What to do:
Find the word "taskNameToDelete" in the data, then copy each line where it is found.

[Start of Attachment]

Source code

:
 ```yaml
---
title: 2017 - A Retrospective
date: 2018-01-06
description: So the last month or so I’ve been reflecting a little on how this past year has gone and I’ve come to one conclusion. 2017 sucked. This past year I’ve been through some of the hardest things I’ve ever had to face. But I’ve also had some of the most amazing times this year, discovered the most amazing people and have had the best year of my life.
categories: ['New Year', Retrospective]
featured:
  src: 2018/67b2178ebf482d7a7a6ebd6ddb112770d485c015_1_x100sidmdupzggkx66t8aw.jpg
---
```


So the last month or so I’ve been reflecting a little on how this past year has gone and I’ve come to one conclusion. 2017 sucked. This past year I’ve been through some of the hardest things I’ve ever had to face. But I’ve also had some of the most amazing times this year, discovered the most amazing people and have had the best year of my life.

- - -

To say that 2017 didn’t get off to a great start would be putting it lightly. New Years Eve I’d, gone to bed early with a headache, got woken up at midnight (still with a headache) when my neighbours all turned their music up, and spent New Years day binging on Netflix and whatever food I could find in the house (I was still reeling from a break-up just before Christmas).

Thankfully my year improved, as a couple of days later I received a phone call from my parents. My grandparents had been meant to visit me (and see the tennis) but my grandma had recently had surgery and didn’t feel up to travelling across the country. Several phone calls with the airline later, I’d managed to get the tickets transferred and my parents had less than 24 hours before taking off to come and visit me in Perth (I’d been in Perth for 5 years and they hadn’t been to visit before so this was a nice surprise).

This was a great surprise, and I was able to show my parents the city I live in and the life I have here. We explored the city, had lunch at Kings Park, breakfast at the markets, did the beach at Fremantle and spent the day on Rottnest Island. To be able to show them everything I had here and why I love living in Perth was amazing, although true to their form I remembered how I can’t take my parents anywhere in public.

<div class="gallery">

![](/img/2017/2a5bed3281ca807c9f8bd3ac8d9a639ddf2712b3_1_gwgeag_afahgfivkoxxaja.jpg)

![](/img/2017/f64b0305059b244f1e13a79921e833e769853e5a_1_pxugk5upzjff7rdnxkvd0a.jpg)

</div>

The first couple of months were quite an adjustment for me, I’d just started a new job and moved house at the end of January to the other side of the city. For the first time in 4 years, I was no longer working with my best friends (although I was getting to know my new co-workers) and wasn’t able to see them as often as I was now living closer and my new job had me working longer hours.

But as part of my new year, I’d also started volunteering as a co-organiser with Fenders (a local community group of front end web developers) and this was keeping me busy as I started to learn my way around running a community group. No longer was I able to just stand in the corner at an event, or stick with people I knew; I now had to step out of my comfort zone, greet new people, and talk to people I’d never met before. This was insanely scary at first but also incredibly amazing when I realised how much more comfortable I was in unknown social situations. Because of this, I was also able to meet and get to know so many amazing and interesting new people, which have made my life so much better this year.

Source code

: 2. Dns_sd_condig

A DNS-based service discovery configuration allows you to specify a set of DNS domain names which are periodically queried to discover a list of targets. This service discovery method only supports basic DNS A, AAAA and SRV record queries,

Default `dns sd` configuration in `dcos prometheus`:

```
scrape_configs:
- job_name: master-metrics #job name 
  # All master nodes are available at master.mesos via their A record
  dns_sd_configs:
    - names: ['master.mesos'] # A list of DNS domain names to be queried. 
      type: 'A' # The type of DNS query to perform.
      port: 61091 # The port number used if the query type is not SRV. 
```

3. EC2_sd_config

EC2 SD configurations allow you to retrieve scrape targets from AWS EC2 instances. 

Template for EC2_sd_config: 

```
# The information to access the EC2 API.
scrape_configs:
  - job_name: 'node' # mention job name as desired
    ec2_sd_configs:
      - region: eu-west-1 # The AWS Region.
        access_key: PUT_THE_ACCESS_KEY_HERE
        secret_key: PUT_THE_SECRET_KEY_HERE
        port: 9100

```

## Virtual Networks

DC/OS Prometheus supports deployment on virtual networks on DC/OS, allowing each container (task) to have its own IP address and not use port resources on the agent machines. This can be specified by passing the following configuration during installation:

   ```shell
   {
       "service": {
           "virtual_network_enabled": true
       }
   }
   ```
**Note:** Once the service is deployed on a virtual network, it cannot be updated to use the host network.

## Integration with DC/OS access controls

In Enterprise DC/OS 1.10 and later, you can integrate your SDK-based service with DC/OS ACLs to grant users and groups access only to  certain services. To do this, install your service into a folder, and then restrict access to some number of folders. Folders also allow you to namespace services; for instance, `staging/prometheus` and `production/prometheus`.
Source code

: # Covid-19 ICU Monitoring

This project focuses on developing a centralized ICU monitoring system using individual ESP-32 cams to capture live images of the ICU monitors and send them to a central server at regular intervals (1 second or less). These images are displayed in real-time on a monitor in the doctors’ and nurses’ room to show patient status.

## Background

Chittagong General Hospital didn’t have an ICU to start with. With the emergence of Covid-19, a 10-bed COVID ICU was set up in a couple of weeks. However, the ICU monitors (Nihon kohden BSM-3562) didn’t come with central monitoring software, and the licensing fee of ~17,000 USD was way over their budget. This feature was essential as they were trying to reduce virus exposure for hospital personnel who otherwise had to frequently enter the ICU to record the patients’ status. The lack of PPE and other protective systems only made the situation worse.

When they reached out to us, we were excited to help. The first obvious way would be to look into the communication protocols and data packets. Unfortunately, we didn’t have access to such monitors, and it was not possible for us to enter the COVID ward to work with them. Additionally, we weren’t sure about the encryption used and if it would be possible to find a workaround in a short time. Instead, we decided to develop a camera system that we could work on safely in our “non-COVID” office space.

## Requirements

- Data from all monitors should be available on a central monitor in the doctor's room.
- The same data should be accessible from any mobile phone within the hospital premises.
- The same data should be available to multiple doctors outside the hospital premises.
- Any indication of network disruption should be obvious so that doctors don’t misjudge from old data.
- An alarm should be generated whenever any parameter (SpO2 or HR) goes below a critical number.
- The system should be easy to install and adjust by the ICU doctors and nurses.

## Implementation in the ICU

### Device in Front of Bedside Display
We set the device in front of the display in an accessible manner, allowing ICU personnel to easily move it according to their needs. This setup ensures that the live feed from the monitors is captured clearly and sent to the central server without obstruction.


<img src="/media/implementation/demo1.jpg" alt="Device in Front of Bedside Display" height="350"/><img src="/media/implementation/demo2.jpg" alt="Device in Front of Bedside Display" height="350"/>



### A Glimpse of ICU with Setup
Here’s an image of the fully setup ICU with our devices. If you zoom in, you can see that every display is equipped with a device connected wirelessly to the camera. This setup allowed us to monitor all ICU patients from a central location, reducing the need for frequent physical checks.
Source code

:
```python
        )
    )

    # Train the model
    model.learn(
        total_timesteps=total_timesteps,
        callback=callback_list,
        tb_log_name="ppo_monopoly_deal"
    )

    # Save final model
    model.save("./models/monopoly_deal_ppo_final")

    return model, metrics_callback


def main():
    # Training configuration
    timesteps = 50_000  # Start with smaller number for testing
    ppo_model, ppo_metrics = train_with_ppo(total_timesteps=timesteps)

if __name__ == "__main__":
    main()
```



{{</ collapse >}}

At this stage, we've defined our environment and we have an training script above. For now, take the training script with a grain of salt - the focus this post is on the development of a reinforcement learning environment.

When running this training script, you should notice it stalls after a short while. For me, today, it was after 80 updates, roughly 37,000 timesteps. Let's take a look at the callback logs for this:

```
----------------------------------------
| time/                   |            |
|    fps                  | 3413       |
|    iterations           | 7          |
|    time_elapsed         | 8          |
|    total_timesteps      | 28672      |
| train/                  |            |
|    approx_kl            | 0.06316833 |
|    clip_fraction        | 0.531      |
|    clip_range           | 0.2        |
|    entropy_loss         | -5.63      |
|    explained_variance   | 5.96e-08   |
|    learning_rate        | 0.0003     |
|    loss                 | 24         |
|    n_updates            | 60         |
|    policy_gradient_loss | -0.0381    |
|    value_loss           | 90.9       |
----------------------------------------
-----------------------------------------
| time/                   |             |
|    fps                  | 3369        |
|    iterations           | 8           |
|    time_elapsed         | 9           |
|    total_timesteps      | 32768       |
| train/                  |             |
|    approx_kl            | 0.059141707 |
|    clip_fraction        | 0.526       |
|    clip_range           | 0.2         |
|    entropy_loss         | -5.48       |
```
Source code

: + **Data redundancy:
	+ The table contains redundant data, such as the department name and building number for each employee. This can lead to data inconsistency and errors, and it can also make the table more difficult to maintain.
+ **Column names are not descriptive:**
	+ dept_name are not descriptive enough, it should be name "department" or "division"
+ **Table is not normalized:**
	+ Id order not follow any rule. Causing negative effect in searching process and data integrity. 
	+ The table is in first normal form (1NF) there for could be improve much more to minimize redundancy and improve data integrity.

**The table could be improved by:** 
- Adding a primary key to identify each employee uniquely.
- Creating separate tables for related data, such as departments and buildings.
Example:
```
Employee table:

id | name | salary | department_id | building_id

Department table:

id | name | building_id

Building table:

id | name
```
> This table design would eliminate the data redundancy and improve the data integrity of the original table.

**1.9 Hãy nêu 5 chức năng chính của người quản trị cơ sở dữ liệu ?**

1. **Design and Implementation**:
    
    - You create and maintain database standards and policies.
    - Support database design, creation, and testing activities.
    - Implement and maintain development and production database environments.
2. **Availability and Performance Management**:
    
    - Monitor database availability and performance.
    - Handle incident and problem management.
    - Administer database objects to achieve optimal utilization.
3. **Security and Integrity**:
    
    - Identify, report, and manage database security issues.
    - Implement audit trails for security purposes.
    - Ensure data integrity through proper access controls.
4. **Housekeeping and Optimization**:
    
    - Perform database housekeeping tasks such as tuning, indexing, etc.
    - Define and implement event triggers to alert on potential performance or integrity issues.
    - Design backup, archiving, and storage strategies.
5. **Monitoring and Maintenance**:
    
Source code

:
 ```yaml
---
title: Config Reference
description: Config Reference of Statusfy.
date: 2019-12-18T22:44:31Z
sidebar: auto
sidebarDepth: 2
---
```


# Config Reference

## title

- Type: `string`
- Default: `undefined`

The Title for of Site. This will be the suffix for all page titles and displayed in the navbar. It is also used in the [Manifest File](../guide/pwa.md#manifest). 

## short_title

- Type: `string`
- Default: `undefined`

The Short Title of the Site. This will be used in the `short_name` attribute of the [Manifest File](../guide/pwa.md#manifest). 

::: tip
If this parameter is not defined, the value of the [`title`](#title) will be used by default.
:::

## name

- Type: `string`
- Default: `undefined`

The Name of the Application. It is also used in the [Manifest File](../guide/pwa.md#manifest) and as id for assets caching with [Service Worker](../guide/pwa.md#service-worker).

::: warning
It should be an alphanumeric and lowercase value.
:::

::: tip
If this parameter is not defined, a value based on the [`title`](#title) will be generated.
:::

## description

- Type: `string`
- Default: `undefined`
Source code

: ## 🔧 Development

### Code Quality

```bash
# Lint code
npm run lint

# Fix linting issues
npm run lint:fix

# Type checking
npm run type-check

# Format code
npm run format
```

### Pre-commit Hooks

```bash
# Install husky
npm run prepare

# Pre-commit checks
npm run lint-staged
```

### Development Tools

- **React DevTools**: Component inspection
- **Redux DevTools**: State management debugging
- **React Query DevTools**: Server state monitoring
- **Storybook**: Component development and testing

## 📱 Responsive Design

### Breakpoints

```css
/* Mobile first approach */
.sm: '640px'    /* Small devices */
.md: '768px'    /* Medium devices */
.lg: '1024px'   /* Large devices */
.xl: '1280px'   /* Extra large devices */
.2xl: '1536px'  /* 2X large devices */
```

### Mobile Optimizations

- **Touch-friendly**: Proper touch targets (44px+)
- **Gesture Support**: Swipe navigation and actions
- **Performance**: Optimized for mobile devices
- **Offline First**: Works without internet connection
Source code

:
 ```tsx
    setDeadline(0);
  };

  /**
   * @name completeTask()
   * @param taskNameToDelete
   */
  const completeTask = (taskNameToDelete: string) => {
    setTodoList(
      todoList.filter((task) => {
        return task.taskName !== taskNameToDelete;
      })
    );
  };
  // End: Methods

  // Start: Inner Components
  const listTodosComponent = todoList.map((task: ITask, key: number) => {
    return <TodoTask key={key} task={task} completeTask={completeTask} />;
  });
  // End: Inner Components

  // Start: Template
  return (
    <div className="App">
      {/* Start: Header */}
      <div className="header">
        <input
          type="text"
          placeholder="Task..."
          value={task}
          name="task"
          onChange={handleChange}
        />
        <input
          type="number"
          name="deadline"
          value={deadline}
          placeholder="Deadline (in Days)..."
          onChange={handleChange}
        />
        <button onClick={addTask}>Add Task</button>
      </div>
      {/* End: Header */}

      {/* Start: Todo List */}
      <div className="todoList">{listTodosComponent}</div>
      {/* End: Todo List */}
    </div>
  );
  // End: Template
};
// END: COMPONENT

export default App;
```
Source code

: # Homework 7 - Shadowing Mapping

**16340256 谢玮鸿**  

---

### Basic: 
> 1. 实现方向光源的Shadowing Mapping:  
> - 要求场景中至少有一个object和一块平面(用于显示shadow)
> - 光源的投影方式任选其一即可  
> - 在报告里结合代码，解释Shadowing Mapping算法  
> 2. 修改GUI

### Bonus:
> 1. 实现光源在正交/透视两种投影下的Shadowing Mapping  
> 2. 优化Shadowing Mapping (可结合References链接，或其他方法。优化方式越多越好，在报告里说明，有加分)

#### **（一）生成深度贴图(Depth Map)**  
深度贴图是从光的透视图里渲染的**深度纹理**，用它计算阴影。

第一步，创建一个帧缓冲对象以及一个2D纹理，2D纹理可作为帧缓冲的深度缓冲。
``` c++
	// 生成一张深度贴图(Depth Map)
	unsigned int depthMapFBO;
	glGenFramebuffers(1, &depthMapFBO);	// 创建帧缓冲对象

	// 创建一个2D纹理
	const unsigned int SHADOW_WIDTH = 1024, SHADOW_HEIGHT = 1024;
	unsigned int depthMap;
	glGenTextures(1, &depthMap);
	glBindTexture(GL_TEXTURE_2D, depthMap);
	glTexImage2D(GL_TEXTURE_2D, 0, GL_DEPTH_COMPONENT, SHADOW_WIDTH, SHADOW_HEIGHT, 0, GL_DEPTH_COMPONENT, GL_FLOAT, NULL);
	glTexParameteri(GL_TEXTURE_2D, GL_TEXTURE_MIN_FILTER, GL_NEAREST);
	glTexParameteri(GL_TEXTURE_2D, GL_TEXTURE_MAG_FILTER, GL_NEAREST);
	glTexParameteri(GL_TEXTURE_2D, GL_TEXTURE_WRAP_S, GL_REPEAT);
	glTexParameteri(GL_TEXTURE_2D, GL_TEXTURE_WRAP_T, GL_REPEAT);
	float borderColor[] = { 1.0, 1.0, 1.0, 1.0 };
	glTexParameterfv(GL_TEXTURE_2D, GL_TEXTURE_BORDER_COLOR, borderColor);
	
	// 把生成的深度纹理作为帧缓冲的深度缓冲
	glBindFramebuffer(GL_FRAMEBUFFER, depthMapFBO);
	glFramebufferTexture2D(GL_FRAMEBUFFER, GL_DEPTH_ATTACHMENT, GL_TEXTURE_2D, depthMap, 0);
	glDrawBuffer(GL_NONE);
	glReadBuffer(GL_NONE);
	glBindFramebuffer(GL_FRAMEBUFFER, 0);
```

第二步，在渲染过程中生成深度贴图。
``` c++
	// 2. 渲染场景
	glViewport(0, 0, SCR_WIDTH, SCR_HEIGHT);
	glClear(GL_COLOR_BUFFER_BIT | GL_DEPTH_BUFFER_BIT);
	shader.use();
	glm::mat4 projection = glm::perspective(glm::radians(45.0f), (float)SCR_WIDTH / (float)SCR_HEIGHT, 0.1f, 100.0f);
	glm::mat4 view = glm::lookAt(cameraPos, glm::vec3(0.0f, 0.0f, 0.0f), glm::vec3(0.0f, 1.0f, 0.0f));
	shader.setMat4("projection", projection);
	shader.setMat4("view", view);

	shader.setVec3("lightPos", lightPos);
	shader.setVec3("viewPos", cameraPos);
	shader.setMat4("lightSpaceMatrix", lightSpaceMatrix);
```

[End of Attachment]

Response box:
   * @param taskNameToDelete
  const completeTask = (taskNameToDelete: string) => {
        return task.taskName !== taskNameToDelete;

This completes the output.